Das zweite Problem der Behörde ist ebenfalls nicht rein finanzieller Art, sondern hat auch einen bürokratischen Hintergrund. Bei den kostenlosen Mittagessen handelt es sich laut Brandt "um geldwerte Leistungen, die individuell und im Einzelfall zu versteuern wären". Abgeschafft wurde das Angebot demnach, weil "eine regelhafte Auswertung, Meldung und Berechnung der kostenlos gewährten Mittagessen mit einem erheblichen Aufwand verbunden wäre". Offen bleibt, warum dieses Problem offenbar erst nach Jahren als solches erkannt wurde.

Streitthema in vielen Bundesländern

Exklusiv hat Bremen übrigens weder den pädagogischen Happen noch den Streit darum. Entsprechende Angebote gibt es in vielen Bundesländern – sowohl in Schulen als auch in Kindergärten. Letztere waren bereits Gegenstand von Gerichtsverfahren, in denen es um eben jene Frage ging, ob Erzieherinnen ein kostenloses Essen versteuern müssen. Das Finanzgericht Hannover urteilte 2019 in einem Fall, dass kein geldwerter Vorteil entstehe.
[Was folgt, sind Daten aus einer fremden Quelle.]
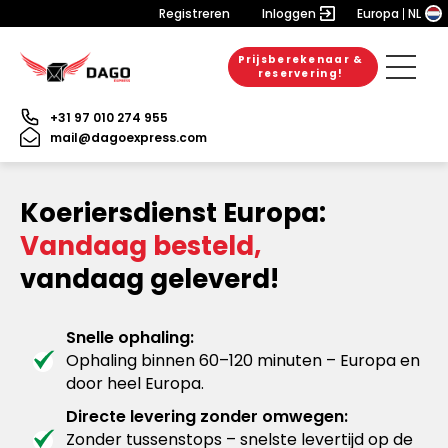
Registreren
Inloggen
Europa
NL
Prijsberekenaar &
reservering!
+31 97 010 274 955
mail@dagoexpress.com
Koeriersdienst Europa:
Vandaag besteld,
vandaag geleverd!
Snelle ophaling:
Ophaling binnen 60–120 minuten – Europa en
door heel Europa.
Directe levering zonder omwegen:
Zonder tussenstops – snelste levertijd op de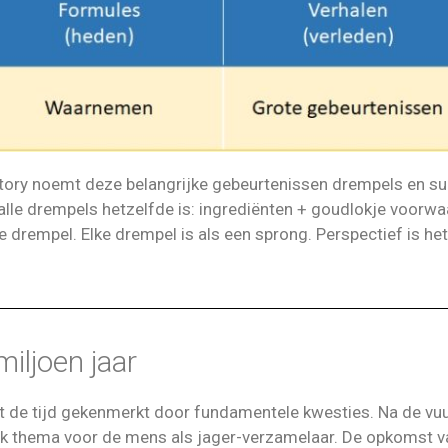
History noemt deze belangrijke gebeurtenissen drempels en 
alle drempels hetzelfde is: ingrediënten + goudlokje voorwa
e drempel. Elke drempel is als een sprong. Perspectief is he
iljoen jaar
 de tijd gekenmerkt door fundamentele kwesties. Na de vu
jk thema voor de mens als jager-verzamelaar. De opkomst v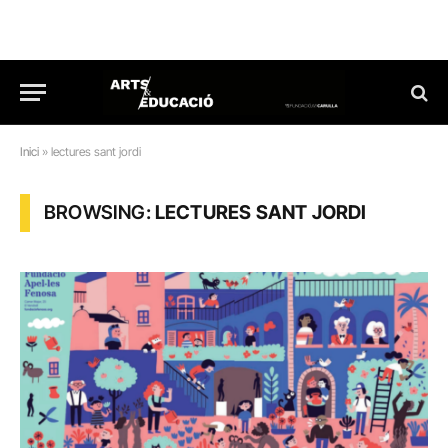
Inici
»
lectures sant jordi
BROWSING:
LECTURES SANT JORDI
In München wird laut einem Bericht der "Süddeutschen Zeitung" ebenfalls über das Mittagsangebot in Schulen gestritten. Das Problem dort: Die Grundschulen sind staatlich organisiert, die Nachmittagsbetreuung jedoch zum Teil städtisch. Die staatlichen Lehrkräfte dürfen seit November in den städtisch betreuten Ganztagsschulen nicht mehr vergünstigt zu Mittag essen. Weil sich laut Bericht derzeit aber nur vergünstigte Essen im System abrechnen lassen, können Lehrer aktuell in jeder vierten Grundschule die Mensa überhaupt nicht mehr nutzen.